Comparing with de Boor's algorithm, above, $\eqref{eqn:dB.X.16}$ is very similar in structure to $\eqref{eqn:dB.X.26}$, which means for calculating the $m$th derivative, we can apply $\eqref{eqn:dB.X.16}$ for $j\in[1,m]$, and then switch to $\eqref{eqn:dB.X.26}$ for $j\in[m+1,k-1]$.

Solving equations

For any equation of the form

\[\begin{equation} \operator{L}f = g, \end{equation}\]

where $\operator{L}$ is a linear operator, we can solve the equation approximately by expanding $f$ and $g$ in terms of B-splines:

\[\begin{equation} \begin{aligned} f &= \sum_j \ket{\B{j}{k}}f_j \defd B\vec{f},\\ g &= \sum_j \ket{\B{j}{k}}g_j \defd B\vec{g}, \end{aligned} \end{equation}\]

where

\[\begin{equation} B \defd \bmat{\ket{\B{1}{k}} & \ket{\B{2}{k}} & \dots & \ket{\B{n}{k}}}. \end{equation}\]

The equation is now transformed to

\[\begin{equation} \operator{L}B\vec{f} = B\vec{g}. \end{equation}\]

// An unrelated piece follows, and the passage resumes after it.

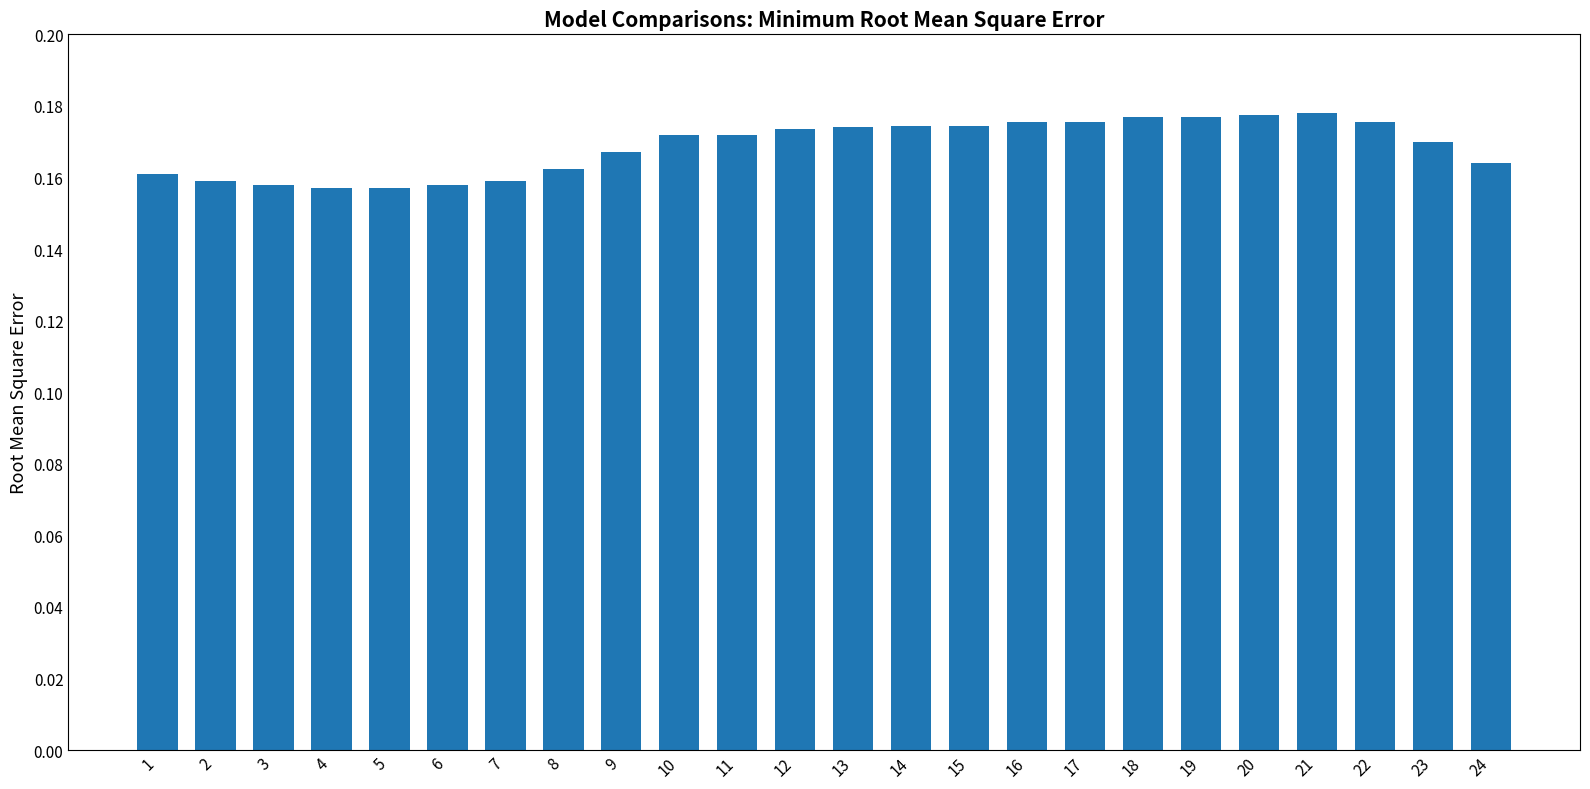

What is the sum of all values?

4.0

The right-hand side is trivially in the space $\space{P}_{t,k}$, whereas is not necessary true for the left-hand side, i.e. the operator $\operator{L}$ may take $f$ out of the space. We can project the equation into the space $\space{P}_{t,k}$ by left-multiplying by the projector $BB^H$:

\[\begin{equation} \begin{aligned} BB^H\operator{L}B\vec{f} &= BB^HB\vec{g},\\ \iff B\mat{L}\vec{f} &= B\mat{S}\vec{g}, \end{aligned} \end{equation}\]

where

\[\begin{aligned} \mat{L} &\defd B^H\operator{L}B,\\ \mat{S} &\defd B^HB. \end{aligned}\]

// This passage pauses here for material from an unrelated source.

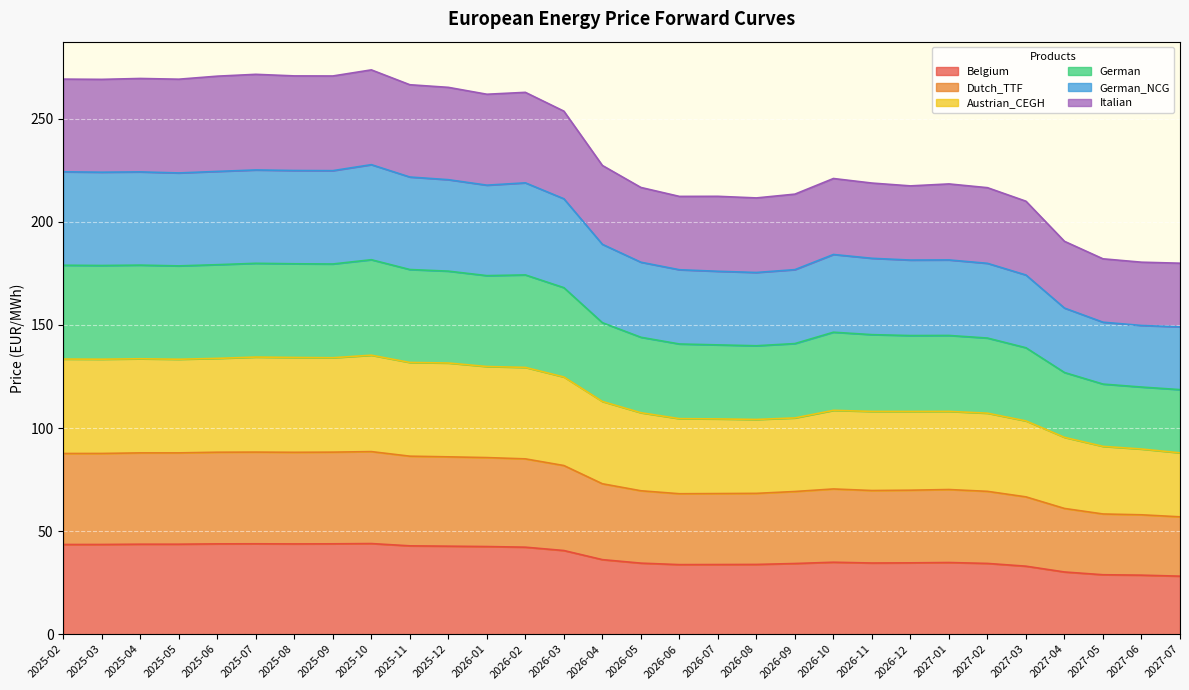

What is the highest value of the Belgium series?

43.9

Since, although the B-splines are non-orthogonal, they are linearly independent, the equation has to hold for any $\ket{\B{i}{k}}$, and we get

\[\begin{equation} \mat{L}\vec{f} = \mat{S}\vec{g}. \end{equation}\]

If for instance, $g=\lambda f$, we get

\[\begin{equation} (\mat{L}-\lambda\mat{S})\vec{f} = 0, \end{equation}\]

which is a generalized eigenvalue problem, which can be solved using e.g. ArnoldiMethod.jl.

If instead we want to calculate a derivative of $f$, i.e. $\operator{L}=\partial^m$, we find the vector of expansion coefficients for $g$ as

\[\begin{equation} \vec{g} = \mat{S}^{-1}\mat{D}^{(m)}\vec{f}, \end{equation}\]

where $\mat{D}^{(m)} \defd B^H\partial^mB$, the elements of which are calculated according to Derivatives.

Finally, if we want to solve a boundary-value problem, the solution is given by

\[\begin{equation} \vec{f} = \mat{L}^{-1}\mat{S}\vec{g}. \end{equation}\]

  • 1NB that the Wikipedia article uses 0-based indexing, whereas de Boor and CompactBases.jl use 1-based indexing.